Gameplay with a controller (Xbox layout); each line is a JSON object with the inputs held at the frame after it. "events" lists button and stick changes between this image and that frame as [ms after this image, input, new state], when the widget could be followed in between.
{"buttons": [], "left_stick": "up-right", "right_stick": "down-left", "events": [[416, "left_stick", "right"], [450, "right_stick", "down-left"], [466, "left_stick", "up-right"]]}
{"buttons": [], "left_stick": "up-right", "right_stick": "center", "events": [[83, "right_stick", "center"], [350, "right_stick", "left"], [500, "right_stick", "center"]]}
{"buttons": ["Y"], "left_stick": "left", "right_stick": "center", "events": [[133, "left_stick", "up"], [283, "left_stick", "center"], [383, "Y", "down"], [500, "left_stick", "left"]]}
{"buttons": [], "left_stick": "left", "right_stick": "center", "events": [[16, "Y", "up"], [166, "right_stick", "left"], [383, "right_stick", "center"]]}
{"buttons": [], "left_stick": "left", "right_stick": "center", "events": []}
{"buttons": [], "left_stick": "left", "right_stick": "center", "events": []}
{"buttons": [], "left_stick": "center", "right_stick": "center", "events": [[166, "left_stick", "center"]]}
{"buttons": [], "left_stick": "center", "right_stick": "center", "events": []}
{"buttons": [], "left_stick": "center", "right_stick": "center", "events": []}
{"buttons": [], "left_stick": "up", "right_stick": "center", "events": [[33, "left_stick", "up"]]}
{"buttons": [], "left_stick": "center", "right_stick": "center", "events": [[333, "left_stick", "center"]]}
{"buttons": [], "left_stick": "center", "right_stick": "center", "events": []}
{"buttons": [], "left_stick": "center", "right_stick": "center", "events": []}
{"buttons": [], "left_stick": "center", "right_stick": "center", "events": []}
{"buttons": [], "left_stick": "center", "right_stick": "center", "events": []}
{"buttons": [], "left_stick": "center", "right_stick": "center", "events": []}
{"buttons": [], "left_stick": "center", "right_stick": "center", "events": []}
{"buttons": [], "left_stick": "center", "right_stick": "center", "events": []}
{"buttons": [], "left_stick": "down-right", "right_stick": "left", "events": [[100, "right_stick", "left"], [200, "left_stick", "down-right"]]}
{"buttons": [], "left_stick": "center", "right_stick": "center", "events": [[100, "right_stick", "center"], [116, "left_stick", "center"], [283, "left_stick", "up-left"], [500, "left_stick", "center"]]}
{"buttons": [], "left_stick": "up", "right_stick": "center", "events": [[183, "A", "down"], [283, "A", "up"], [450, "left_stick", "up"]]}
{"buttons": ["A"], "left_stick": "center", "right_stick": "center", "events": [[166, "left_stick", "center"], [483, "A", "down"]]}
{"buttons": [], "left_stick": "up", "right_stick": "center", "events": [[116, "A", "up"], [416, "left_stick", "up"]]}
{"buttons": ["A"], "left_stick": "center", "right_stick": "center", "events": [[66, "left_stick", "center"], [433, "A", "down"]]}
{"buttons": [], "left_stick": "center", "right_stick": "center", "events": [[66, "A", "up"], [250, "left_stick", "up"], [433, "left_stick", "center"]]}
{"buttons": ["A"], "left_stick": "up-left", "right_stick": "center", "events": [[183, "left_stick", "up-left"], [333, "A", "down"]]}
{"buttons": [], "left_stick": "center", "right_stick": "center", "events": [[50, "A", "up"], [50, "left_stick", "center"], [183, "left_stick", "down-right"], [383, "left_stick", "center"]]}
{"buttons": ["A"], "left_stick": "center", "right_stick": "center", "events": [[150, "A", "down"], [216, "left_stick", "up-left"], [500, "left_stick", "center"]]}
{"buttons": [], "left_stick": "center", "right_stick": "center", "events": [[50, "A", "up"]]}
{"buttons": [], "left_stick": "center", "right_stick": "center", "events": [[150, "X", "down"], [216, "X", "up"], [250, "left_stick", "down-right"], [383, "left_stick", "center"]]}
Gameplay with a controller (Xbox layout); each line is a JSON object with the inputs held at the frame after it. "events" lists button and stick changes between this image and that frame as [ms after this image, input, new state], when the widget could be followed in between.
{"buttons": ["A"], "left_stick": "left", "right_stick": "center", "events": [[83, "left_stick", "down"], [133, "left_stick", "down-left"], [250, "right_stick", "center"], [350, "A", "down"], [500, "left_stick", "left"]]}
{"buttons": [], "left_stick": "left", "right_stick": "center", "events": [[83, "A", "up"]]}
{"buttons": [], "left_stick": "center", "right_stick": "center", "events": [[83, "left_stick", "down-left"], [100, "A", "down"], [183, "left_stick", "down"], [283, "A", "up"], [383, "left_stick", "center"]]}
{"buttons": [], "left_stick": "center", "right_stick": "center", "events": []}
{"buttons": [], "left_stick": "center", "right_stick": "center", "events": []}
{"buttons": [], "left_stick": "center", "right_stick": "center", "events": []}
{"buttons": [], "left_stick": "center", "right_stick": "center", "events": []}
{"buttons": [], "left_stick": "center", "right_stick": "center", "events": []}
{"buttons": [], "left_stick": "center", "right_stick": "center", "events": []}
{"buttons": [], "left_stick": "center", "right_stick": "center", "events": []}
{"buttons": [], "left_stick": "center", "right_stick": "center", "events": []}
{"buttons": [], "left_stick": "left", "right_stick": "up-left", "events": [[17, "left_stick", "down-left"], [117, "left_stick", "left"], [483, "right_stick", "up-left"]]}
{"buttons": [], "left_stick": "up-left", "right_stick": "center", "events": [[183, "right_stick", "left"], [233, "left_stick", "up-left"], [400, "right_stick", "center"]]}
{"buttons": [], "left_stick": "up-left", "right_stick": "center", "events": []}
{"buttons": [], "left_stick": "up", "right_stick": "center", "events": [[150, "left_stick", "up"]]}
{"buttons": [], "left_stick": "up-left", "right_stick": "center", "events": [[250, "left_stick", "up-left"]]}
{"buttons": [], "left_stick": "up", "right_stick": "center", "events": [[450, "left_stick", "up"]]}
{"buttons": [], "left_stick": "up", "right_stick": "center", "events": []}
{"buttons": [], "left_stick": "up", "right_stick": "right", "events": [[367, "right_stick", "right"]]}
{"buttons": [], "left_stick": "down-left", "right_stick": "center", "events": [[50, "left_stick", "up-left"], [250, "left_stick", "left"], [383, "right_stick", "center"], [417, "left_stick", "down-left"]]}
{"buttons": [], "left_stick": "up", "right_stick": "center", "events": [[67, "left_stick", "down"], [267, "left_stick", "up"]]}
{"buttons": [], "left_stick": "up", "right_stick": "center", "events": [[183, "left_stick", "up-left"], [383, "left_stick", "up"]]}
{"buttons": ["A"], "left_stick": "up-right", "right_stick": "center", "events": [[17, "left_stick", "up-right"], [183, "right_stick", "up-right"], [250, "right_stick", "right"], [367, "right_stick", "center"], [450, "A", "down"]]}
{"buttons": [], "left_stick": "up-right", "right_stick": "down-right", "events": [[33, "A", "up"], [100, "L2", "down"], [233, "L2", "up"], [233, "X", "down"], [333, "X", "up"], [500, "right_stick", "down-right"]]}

-=-=-=-=-

* _Exercise details_: Return the material above in full, word for word.

* _Solution to the exercise_:
Gameplay with a controller (Xbox layout); each line is a JSON object with the inputs held at the frame after it. "events" lists button and stick changes between this image and that frame as [ms after this image, input, new state], when the widget could be followed in between.
{"buttons": [], "left_stick": "up-right", "right_stick": "down-left", "events": [[416, "left_stick", "right"], [450, "right_stick", "down-left"], [466, "left_stick", "up-right"]]}
{"buttons": [], "left_stick": "up-right", "right_stick": "center", "events": [[83, "right_stick", "center"], [350, "right_stick", "left"], [500, "right_stick", "center"]]}
{"buttons": ["Y"], "left_stick": "left", "right_stick": "center", "events": [[133, "left_stick", "up"], [283, "left_stick", "center"], [383, "Y", "down"], [500, "left_stick", "left"]]}
{"buttons": [], "left_stick": "left", "right_stick": "center", "events": [[16, "Y", "up"], [166, "right_stick", "left"], [383, "right_stick", "center"]]}
{"buttons": [], "left_stick": "left", "right_stick": "center", "events": []}
{"buttons": [], "left_stick": "left", "right_stick": "center", "events": []}
{"buttons": [], "left_stick": "center", "right_stick": "center", "events": [[166, "left_stick", "center"]]}
{"buttons": [], "left_stick": "center", "right_stick": "center", "events": []}
{"buttons": [], "left_stick": "center", "right_stick": "center", "events": []}
{"buttons": [], "left_stick": "up", "right_stick": "center", "events": [[33, "left_stick", "up"]]}
{"buttons": [], "left_stick": "center", "right_stick": "center", "events": [[333, "left_stick", "center"]]}
{"buttons": [], "left_stick": "center", "right_stick": "center", "events": []}
{"buttons": [], "left_stick": "center", "right_stick": "center", "events": []}
{"buttons": [], "left_stick": "center", "right_stick": "center", "events": []}
{"buttons": [], "left_stick": "center", "right_stick": "center", "events": []}
{"buttons": [], "left_stick": "center", "right_stick": "center", "events": []}
{"buttons": [], "left_stick": "center", "right_stick": "center", "events": []}
{"buttons": [], "left_stick": "center", "right_stick": "center", "events": []}
{"buttons": [], "left_stick": "down-right", "right_stick": "left", "events": [[100, "right_stick", "left"], [200, "left_stick", "down-right"]]}
{"buttons": [], "left_stick": "center", "right_stick": "center", "events": [[100, "right_stick", "center"], [116, "left_stick", "center"], [283, "left_stick", "up-left"], [500, "left_stick", "center"]]}
{"buttons": [], "left_stick": "up", "right_stick": "center", "events": [[183, "A", "down"], [283, "A", "up"], [450, "left_stick", "up"]]}
{"buttons": ["A"], "left_stick": "center", "right_stick": "center", "events": [[166, "left_stick", "center"], [483, "A", "down"]]}
{"buttons": [], "left_stick": "up", "right_stick": "center", "events": [[116, "A", "up"], [416, "left_stick", "up"]]}
{"buttons": ["A"], "left_stick": "center", "right_stick": "center", "events": [[66, "left_stick", "center"], [433, "A", "down"]]}
{"buttons": [], "left_stick": "center", "right_stick": "center", "events": [[66, "A", "up"], [250, "left_stick", "up"], [433, "left_stick", "center"]]}
{"buttons": ["A"], "left_stick": "up-left", "right_stick": "center", "events": [[183, "left_stick", "up-left"], [333, "A", "down"]]}
{"buttons": [], "left_stick": "center", "right_stick": "center", "events": [[50, "A", "up"], [50, "left_stick", "center"], [183, "left_stick", "down-right"], [383, "left_stick", "center"]]}
{"buttons": ["A"], "left_stick": "center", "right_stick": "center", "events": [[150, "A", "down"], [216, "left_stick", "up-left"], [500, "left_stick", "center"]]}
{"buttons": [], "left_stick": "center", "right_stick": "center", "events": [[50, "A", "up"]]}
{"buttons": [], "left_stick": "center", "right_stick": "center", "events": [[150, "X", "down"], [216, "X", "up"], [250, "left_stick", "down-right"], [383, "left_stick", "center"]]}
Gameplay with a controller (Xbox layout); each line is a JSON object with the inputs held at the frame after it. "events" lists button and stick changes between this image and that frame as [ms after this image, input, new state], when the widget could be followed in between.
{"buttons": ["A"], "left_stick": "left", "right_stick": "center", "events": [[83, "left_stick", "down"], [133, "left_stick", "down-left"], [250, "right_stick", "center"], [350, "A", "down"], [500, "left_stick", "left"]]}
{"buttons": [], "left_stick": "left", "right_stick": "center", "events": [[83, "A", "up"]]}
{"buttons": [], "left_stick": "center", "right_stick": "center", "events": [[83, "left_stick", "down-left"], [100, "A", "down"], [183, "left_stick", "down"], [283, "A", "up"], [383, "left_stick", "center"]]}
{"buttons": [], "left_stick": "center", "right_stick": "center", "events": []}
{"buttons": [], "left_stick": "center", "right_stick": "center", "events": []}
{"buttons": [], "left_stick": "center", "right_stick": "center", "events": []}
{"buttons": [], "left_stick": "center", "right_stick": "center", "events": []}
{"buttons": [], "left_stick": "center", "right_stick": "center", "events": []}
{"buttons": [], "left_stick": "center", "right_stick": "center", "events": []}
{"buttons": [], "left_stick": "center", "right_stick": "center", "events": []}
{"buttons": [], "left_stick": "center", "right_stick": "center", "events": []}
{"buttons": [], "left_stick": "left", "right_stick": "up-left", "events": [[17, "left_stick", "down-left"], [117, "left_stick", "left"], [483, "right_stick", "up-left"]]}
{"buttons": [], "left_stick": "up-left", "right_stick": "center", "events": [[183, "right_stick", "left"], [233, "left_stick", "up-left"], [400, "right_stick", "center"]]}
{"buttons": [], "left_stick": "up-left", "right_stick": "center", "events": []}
{"buttons": [], "left_stick": "up", "right_stick": "center", "events": [[150, "left_stick", "up"]]}
{"buttons": [], "left_stick": "up-left", "right_stick": "center", "events": [[250, "left_stick", "up-left"]]}
{"buttons": [], "left_stick": "up", "right_stick": "center", "events": [[450, "left_stick", "up"]]}
{"buttons": [], "left_stick": "up", "right_stick": "center", "events": []}
{"buttons": [], "left_stick": "up", "right_stick": "right", "events": [[367, "right_stick", "right"]]}
{"buttons": [], "left_stick": "down-left", "right_stick": "center", "events": [[50, "left_stick", "up-left"], [250, "left_stick", "left"], [383, "right_stick", "center"], [417, "left_stick", "down-left"]]}
{"buttons": [], "left_stick": "up", "right_stick": "center", "events": [[67, "left_stick", "down"], [267, "left_stick", "up"]]}
{"buttons": [], "left_stick": "up", "right_stick": "center", "events": [[183, "left_stick", "up-left"], [383, "left_stick", "up"]]}
{"buttons": ["A"], "left_stick": "up-right", "right_stick": "center", "events": [[17, "left_stick", "up-right"], [183, "right_stick", "up-right"], [250, "right_stick", "right"], [367, "right_stick", "center"], [450, "A", "down"]]}
{"buttons": [], "left_stick": "up-right", "right_stick": "down-right", "events": [[33, "A", "up"], [100, "L2", "down"], [233, "L2", "up"], [233, "X", "down"], [333, "X", "up"], [500, "right_stick", "down-right"]]}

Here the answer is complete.